The liberals will whine but what do the faithful make of the Modi era?
As the term of this government winds down, I wonder what his supporters make of the Prime Minister’s performance. Now I don’t mean traditional voters of his party, who back it for reasons of Hindutva or caste or whatever other reason. Most of those will continue to subscribe to it as we will find out in the by-elections coming up in the Hindi belt.
I mean those who expected performance from him of an order of magnitude different from what we have had in the past. The thinking voters who read competence into the words uttered by him on various things.
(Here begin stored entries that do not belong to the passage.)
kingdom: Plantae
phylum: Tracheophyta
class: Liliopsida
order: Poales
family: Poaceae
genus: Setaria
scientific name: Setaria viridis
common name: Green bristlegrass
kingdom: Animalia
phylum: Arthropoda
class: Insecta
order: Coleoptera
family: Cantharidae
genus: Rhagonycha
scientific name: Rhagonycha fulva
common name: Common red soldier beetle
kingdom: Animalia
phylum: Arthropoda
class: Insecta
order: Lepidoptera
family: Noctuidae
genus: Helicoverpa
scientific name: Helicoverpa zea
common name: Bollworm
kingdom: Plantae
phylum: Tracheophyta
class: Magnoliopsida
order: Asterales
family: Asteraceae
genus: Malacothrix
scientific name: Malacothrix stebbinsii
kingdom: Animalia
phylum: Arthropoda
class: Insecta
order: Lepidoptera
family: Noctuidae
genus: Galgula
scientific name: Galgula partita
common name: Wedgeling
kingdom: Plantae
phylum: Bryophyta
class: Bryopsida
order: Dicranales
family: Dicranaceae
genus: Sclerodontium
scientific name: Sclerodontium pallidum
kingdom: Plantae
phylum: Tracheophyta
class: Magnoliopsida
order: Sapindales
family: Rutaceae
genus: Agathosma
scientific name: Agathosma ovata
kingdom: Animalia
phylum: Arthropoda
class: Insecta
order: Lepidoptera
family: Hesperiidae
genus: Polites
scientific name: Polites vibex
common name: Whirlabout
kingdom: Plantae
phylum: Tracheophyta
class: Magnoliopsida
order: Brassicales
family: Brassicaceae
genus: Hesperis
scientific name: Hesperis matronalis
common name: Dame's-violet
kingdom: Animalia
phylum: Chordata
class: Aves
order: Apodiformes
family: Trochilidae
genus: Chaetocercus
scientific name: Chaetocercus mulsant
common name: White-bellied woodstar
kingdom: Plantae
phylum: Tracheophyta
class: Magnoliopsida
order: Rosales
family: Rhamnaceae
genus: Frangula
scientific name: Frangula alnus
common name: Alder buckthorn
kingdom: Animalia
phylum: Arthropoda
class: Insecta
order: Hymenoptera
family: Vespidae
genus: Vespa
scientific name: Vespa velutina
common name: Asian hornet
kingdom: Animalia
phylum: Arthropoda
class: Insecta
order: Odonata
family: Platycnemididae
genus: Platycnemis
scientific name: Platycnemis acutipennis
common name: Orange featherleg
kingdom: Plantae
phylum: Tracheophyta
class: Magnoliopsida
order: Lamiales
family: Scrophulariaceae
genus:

Again, I do not refer to those who will juxtapose him with the Congress, and say “yes, but Congress is dynastic, corrupt, and had 60 years of failure etc.” Accepted. We’re not talking about the past here. We’re examining the performance of this Cabinet from the perspective of someone who reposed faith in the slogans promising good governance and great change.
Many such individuals were offended by what they concluded was the pusillanimity of the previous government. To such people, the thing that this government presented as its outstanding achievement is the Surgical Strike. So what exactly did it achieve? Terrorist fatalities in the three years before 2014 in Jammu and Kashmir were 183 in 2011, 117 in 2012 and 181 in 2013. The fatalities have been dropping consistently since 2001, the most violent year in which 4,507 people were killed, in a broad trend. Under this government, fatalities have been 193 in 2014, 174 in 2015, 267 in 2016 (the year of the Surgical Strike) and 358 in 2017. The number this year so far has been 339 and it will likely be the most violent since 2010. The elected government has been booted out and Kashmiris are being ruled from Delhi again. It is hard to conclude that we are managing this properly and proceeding from a strategy.
In what we call Maoist extremism, the number killed this year is 345 so far and last year was 333, the year before that 433 and in 2014 it was 314. Here also, a long-term trend of steep decline in violence has paused. I will leave it to the reader to assess what all this indicates.
On foreign policy, it will not be easy to get a single expert, even from inside the governmentbacked think tanks, to conclude that our strategic position has improved in the last four years. Observe our neighbourhood. From Sri Lanka to Maldives to Nepal to Bangladesh to Pakistan and even Bhutan, our influence has slipped or been challenged. It is the reality that this slippage has come because of the rise of China and its desire to project its power. A third Chinese port is coming up in Myanmar, after Hambantota in Lanka and Gwadar in Pakistan. We face Chinese presence to our immediate east, west and south. Any government would have faced this pressure, true. But what did this one actually do and achieve?
Moving on, enough has been written about the economic performance of this government com- pared to the previous one. We need not dwell on the fact that India’s GDP growth is lower under Narendra Modi than it was under Manmohan Singh, but it would be instructive to ask why. Recent reportage of demonetisation — there was no celebration of it this year by the government as there was last year — has shown that cash’s share in money supply is back to where it was. So “less cash” has been defeated. The other stated reasons for demonetisation were to hit terrorism (see the data above), to make a dent in black money (99% of it came back and was laundered) and to check counterfeit money.
We are left with one positive argument: that it will lead to ‘formalisation of the economy’. The party in power does not like the Semitic faiths. But like them, its promised rewards are all distant, in some imaginary heaven, while the damage is upfront.
What else should we consider? Institution building and strengthening. Here we can look at what is happening with the Reserve Bank of India and the Central Bureau of Investigation. And what do Modi supporters make of NITI Aayog? I confess I do not fully understand what it does and what it is intended to do. The Planning Commission is gone. The hope is that some thinking went into its replacement and it will not fade away into irrelevance as it appears to be doing.
This then is what the broad picture looks like. Can it look very different from the perspective of the supporter? If so, is that difference arising from a different set of facts or different interpretation of facts?
This is an exercise to understand the PM’s appeal as the curtain begins to fall on his performance. The liberals will whine anyway, whether it is his government or any other’s, about Kashmir, about NREGA, about the oppression of dalits, Muslims and adivasis. This isn’t about them but the other side. What do the faithful make of the 2014-2019 era?